Because in order to do so, you need to prove negligence, which means prior knowledge. And the change that we're seeing now is due to emissions that are many decades old, far older than the scientific findings that show the definitive link between greenhouse gas emissions and global climate change. There's no reasonable way to hold oil companies accountable for this; they're not liable for this.

If the oil companies are at fault, we're at fault. Every one of us gets into our cars, rides our planes, and turns on the light switch. They might as well sue the whole of the USA.

It might be a good idea if the US set up funds for dealing specifically with the problems associated with climate change, so the issue isn't about suing, but fixing or relocating. There's going to be a lot more needed, like how do we move plant species in California that can't spread fast enough to keep up with shifting environments?

"If the oil companies are at fault, we're at fault. Every one of us gets into our cars, rides our planes, and turns on the light switch. They might as well sue the whole of the USA."

Yes, they should. Each and every time, since the oil crisis of the 1970's, that the US has been offered a solution or an new technology that might take us away from harmful oil based emissions, we have said no thanks. We continue to be a car first, electricity hogging behemoth unwilling to move to 21st century technologies because . . . . such a move might require us to do something. And considering how few politicians we have turned out of office for failing to implement new innovative technologies, I'd say we are all doubly guilty.

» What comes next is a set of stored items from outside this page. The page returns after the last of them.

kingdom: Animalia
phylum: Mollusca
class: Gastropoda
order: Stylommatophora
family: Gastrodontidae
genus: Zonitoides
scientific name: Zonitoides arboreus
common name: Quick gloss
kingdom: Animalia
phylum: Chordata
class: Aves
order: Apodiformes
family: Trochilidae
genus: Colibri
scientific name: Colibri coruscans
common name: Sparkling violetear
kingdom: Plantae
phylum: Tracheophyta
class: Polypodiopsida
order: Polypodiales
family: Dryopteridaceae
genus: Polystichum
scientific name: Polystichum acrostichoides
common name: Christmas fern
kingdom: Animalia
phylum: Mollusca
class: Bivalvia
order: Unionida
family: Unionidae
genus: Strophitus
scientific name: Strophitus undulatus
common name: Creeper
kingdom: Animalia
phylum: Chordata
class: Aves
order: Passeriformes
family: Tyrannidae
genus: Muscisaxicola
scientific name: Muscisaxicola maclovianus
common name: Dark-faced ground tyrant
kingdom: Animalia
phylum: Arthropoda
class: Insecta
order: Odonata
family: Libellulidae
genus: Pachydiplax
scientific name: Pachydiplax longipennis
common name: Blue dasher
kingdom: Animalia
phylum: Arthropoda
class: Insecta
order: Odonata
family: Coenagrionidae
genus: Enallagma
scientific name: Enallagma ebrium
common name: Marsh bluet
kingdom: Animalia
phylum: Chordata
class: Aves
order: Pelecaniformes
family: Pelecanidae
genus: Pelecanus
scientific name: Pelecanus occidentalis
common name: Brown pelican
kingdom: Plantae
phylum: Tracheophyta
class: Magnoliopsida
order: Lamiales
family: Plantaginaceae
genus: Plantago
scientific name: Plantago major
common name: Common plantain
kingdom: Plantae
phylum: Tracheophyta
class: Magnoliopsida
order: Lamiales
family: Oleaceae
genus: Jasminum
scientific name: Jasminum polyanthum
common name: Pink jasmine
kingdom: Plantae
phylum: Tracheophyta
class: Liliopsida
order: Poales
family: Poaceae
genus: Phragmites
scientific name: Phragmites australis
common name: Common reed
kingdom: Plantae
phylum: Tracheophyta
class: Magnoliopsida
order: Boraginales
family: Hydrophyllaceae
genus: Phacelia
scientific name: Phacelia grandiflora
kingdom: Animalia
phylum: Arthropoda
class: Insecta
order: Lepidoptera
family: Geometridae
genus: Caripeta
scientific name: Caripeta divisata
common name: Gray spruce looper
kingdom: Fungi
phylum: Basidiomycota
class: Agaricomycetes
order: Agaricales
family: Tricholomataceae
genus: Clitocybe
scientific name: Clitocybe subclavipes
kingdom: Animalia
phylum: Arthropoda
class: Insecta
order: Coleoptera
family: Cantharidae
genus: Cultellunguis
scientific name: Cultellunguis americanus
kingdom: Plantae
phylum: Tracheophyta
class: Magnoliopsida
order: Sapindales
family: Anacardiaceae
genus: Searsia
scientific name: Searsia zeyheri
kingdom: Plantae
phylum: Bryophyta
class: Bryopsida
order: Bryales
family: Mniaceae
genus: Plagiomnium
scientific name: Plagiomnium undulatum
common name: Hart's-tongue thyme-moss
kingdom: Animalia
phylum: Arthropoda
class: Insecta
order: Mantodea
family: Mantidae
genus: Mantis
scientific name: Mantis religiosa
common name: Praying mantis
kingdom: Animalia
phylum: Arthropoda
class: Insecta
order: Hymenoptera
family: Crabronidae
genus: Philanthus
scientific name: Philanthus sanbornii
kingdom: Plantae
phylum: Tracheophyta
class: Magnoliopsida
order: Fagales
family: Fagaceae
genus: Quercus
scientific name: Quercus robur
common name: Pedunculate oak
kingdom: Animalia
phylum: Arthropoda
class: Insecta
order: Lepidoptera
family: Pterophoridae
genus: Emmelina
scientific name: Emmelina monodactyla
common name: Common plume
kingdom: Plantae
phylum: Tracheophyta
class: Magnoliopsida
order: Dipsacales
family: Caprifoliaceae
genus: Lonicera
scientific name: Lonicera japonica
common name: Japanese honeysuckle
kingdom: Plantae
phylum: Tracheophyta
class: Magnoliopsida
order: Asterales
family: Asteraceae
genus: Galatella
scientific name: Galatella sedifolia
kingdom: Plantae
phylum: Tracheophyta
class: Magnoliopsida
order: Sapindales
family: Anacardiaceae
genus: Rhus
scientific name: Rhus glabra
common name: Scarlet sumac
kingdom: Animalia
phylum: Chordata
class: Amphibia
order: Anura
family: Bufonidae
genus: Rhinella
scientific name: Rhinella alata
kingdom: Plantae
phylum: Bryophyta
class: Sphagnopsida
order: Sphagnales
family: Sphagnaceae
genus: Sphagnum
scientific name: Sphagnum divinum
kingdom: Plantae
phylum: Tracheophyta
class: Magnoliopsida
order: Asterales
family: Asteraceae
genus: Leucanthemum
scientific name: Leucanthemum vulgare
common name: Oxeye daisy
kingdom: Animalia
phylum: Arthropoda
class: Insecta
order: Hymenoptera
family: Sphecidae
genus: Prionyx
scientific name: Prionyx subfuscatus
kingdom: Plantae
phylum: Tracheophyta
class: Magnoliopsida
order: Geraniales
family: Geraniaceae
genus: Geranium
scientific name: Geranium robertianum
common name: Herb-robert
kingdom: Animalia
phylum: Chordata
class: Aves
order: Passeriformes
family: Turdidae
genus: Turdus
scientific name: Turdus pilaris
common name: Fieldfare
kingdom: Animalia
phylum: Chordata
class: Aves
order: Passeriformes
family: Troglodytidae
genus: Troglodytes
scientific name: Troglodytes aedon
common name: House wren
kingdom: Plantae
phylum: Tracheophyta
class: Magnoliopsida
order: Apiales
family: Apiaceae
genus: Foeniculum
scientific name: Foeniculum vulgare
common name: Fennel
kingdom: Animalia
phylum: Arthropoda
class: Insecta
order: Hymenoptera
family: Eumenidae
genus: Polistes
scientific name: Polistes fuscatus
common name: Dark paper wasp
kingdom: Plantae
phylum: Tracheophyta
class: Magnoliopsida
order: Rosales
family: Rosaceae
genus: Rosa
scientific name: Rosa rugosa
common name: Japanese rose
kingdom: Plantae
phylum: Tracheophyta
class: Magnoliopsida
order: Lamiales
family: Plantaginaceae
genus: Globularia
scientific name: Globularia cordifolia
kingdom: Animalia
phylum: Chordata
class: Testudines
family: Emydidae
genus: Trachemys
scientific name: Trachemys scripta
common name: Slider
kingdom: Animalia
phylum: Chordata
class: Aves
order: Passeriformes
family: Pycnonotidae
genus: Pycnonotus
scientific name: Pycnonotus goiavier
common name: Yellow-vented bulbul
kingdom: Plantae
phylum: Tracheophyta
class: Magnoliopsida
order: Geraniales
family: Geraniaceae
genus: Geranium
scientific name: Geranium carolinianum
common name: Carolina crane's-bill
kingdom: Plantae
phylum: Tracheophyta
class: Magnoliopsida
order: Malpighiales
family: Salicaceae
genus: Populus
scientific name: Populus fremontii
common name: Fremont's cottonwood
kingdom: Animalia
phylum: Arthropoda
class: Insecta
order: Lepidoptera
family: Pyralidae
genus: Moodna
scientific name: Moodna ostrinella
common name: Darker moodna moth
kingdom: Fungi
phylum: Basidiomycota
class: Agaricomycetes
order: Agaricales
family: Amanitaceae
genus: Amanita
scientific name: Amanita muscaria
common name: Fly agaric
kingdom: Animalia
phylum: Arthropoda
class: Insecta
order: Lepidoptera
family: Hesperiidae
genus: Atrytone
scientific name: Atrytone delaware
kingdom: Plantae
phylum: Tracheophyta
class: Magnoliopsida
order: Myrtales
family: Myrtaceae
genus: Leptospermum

And sadly, as one who works inside federal natural resources policy implementation, I can tell you first hand that agencies generally do nothing unless and until sued.

People said the same things about cigarette companies: "Even idiots know smoking is bad for you. How can you sue?" But the lawsuit was more about the cover-up tobacco companies engaged in than in the actual hard done.

Similarly, if it can be proven that oil companies mounted a concerted effort to conceal scientific evidence that global warming was more harmful, more immediate a threat, and more directly linked to the burning of fossil fuels than they wanted the public to learn...then I say a lawsuit has a good chance of winning.